Some Stone Circles are awesome, either in size (Avebury), architecture (Stonehenge), or siting (Castlerigg). Others are 'haunting' or spooky in some other way (Wayland's Smithy). Can you feel the energies of the planet Gaia crossing some mystic line through the stones when you touch them? Well, no I can't, although my wife claims she can as she methodically communes with each stone (widdershins? don't know). What I can feel, however, is a sort of throbbing awe at the damn antiquity of the place. But the closest I ever came to that Earth Magic communion was at the Brodgar/Stenness complex in the Orkneys -- the esthetics of the siting was just so awesome, that maybe it was a matter of getting stoned on beauty, which is a phenomenon that really does occur if you are lucky or are in the right mood. [Actually, you don't need a stone circle for this -- a great sunset, a rainbow, a conjunction of moon and planets, a comet, etc. can do it -- for me its visual, not tactile.]

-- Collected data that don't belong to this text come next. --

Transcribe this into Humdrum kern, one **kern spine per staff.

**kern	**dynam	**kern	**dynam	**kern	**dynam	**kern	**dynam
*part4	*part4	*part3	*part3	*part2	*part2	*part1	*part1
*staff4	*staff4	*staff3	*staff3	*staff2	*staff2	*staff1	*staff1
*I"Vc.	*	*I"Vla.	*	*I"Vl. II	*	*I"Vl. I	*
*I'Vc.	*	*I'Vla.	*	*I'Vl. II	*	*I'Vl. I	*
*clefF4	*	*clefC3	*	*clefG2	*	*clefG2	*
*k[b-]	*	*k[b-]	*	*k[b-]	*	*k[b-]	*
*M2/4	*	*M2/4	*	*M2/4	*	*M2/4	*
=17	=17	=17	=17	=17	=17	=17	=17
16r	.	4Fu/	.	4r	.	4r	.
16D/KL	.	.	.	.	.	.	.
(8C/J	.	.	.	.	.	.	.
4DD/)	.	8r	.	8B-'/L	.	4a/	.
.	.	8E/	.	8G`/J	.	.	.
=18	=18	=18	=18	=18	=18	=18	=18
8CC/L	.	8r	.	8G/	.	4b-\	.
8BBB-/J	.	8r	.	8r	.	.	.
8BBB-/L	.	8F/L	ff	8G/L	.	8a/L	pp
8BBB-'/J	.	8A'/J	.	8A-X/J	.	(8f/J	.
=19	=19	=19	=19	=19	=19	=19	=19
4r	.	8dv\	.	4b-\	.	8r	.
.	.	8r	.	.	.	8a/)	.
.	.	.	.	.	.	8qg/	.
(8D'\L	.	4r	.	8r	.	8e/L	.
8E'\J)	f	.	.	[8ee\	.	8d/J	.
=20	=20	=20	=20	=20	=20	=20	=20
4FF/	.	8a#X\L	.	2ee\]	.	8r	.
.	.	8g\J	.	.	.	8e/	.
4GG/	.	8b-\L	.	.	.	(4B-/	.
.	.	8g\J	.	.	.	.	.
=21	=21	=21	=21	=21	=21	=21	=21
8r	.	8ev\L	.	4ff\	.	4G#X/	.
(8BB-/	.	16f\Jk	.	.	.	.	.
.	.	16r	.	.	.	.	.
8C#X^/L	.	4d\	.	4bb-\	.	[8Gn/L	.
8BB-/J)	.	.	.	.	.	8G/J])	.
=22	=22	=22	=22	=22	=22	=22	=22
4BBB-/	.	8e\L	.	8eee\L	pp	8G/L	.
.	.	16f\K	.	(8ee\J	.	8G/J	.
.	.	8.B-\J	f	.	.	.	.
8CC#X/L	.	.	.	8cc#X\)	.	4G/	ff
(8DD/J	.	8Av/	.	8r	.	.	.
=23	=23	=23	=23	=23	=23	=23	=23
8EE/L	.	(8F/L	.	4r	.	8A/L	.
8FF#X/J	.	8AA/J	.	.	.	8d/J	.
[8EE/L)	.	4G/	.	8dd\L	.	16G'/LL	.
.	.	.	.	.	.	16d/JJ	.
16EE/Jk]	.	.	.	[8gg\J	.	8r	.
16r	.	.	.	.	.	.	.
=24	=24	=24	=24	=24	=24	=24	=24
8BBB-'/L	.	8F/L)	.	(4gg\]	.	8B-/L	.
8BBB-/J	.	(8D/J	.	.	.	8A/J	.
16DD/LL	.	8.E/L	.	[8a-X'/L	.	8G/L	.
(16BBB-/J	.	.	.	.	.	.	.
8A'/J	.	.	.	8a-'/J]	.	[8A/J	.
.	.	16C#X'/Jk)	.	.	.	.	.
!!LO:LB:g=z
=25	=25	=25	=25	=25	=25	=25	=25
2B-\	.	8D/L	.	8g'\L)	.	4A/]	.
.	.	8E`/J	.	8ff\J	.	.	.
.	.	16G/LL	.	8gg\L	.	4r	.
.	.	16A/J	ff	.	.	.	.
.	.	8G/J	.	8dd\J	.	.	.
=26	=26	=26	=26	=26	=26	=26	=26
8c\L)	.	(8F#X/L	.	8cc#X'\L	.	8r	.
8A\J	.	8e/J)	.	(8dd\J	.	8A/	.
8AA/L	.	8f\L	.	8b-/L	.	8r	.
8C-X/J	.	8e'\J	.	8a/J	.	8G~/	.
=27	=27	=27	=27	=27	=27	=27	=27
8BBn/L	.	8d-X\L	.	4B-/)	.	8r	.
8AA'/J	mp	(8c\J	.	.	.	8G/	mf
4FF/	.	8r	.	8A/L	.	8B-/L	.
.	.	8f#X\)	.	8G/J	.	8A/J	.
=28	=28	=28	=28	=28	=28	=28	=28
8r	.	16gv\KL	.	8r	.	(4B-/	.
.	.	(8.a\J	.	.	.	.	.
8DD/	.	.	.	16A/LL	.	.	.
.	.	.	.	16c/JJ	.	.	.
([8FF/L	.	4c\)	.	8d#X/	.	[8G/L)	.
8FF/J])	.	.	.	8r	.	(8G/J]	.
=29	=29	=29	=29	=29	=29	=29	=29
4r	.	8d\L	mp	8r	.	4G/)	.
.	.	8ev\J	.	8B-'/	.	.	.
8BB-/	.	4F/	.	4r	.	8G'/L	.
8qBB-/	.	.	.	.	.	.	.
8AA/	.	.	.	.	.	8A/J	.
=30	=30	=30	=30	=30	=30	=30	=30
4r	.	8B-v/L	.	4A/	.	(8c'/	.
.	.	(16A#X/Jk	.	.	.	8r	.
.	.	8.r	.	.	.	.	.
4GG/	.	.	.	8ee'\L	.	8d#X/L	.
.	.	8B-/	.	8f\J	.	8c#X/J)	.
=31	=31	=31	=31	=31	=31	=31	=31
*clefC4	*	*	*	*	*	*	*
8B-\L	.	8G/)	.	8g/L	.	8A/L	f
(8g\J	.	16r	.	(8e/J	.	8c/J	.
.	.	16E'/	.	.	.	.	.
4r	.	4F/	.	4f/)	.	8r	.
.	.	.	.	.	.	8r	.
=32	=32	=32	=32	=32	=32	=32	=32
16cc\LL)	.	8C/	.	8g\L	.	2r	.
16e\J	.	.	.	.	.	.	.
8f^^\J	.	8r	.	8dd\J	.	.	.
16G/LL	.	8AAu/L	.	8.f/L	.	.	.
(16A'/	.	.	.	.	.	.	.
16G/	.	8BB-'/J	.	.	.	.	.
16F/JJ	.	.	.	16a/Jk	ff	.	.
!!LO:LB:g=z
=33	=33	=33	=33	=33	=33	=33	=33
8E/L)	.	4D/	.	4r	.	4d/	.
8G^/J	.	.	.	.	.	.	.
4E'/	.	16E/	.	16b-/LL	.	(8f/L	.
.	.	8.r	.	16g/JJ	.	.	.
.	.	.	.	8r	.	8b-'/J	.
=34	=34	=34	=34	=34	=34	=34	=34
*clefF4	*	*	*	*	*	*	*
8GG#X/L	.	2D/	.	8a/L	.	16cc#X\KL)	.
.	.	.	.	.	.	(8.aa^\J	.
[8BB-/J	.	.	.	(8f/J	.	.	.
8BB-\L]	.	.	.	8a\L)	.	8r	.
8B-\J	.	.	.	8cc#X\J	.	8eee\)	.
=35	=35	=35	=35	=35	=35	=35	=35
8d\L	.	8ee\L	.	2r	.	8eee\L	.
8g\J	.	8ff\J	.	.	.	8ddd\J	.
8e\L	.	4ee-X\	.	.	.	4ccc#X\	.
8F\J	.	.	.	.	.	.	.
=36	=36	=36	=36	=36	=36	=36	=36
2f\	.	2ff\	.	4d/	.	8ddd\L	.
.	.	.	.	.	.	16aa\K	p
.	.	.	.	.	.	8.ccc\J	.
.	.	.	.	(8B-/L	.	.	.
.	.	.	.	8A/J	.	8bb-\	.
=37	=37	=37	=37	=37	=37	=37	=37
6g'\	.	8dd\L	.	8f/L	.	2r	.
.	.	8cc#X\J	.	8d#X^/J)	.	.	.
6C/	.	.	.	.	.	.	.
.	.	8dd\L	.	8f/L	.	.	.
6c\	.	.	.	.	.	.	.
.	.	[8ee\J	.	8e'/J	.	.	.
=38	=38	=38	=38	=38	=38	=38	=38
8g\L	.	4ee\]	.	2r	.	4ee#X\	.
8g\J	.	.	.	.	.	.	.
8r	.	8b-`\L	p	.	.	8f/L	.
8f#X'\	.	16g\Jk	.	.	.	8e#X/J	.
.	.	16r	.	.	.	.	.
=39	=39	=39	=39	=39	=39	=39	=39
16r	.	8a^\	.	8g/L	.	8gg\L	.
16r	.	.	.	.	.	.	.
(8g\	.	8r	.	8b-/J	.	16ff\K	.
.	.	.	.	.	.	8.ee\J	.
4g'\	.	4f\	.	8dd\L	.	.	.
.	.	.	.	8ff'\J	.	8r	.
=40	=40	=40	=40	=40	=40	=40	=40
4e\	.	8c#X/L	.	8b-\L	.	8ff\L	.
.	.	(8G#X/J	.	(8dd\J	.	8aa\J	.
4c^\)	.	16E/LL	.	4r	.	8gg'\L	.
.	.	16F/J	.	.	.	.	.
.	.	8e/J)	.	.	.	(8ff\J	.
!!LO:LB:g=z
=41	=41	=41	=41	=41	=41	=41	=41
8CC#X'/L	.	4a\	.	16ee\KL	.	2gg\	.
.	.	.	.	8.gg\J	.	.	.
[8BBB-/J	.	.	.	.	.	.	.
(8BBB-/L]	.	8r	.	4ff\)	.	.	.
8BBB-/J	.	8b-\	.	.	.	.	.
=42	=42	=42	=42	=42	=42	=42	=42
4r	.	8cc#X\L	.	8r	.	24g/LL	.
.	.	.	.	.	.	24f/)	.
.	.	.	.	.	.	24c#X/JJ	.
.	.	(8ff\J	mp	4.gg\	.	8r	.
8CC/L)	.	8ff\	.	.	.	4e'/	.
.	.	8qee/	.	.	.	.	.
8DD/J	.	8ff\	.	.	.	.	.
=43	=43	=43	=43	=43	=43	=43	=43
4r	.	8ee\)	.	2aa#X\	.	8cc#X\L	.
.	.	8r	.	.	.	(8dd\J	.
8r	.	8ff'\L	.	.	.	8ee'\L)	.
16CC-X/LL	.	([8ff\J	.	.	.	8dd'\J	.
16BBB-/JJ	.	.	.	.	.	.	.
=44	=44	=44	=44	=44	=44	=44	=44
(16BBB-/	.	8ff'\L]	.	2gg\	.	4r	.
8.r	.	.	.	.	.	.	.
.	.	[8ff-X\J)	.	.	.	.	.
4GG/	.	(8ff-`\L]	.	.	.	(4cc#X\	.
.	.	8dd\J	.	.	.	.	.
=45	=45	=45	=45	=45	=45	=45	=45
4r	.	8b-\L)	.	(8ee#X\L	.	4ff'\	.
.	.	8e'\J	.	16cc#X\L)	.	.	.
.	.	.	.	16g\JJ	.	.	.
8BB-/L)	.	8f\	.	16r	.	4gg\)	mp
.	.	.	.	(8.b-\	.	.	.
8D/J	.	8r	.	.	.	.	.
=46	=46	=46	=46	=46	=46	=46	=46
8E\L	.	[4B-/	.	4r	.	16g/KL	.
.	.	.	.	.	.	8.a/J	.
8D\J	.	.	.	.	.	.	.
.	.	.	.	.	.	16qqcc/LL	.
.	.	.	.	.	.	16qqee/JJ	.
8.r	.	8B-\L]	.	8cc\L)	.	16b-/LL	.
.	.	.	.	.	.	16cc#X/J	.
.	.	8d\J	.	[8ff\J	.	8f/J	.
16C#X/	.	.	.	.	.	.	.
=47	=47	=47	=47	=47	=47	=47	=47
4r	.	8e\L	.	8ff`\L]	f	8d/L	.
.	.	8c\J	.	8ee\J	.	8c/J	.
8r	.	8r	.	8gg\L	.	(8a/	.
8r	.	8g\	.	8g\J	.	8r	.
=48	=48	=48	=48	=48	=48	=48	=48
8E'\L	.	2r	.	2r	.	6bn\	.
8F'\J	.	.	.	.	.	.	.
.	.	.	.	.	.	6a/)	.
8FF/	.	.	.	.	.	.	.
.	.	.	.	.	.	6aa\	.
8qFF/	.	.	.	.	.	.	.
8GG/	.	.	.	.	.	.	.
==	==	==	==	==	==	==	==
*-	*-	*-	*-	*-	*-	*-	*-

This is a repeat of the note on my English Castle page; just substitute Stone
Circles where appropriate (although they don't have privy pits).
There is no more
appreciative companion than a dog to take to a castle (small children complain too
much and don't respect your urge to poke around and linger over details). Of course,
it has to be a castle where the dog can be let off the leash -- not one of those National
Trust places where you are confined behind ropes with a hawk-eyed harridan making
sure you don't touch anything. There might be heart-stopping moments when the dog
leaps up on a wall with a 300-foot precipice on the other side (as at Beeston). And it
might be hard to drag it away from the local inhabitants (such as the moles at Minster
Lovell). They love dashing around and are especially enthusiastic about investigating
the Garderobes (privies), which were usually little dead-end passages in the walls with
a stone toilet seat and a shaft dropping down to the outer ditch or moat.
[Don't worry about the precipice bit when it comes to stone circles. Do, however, worry
about the presence of any sheep -- make sure your dog doesn't harry them.]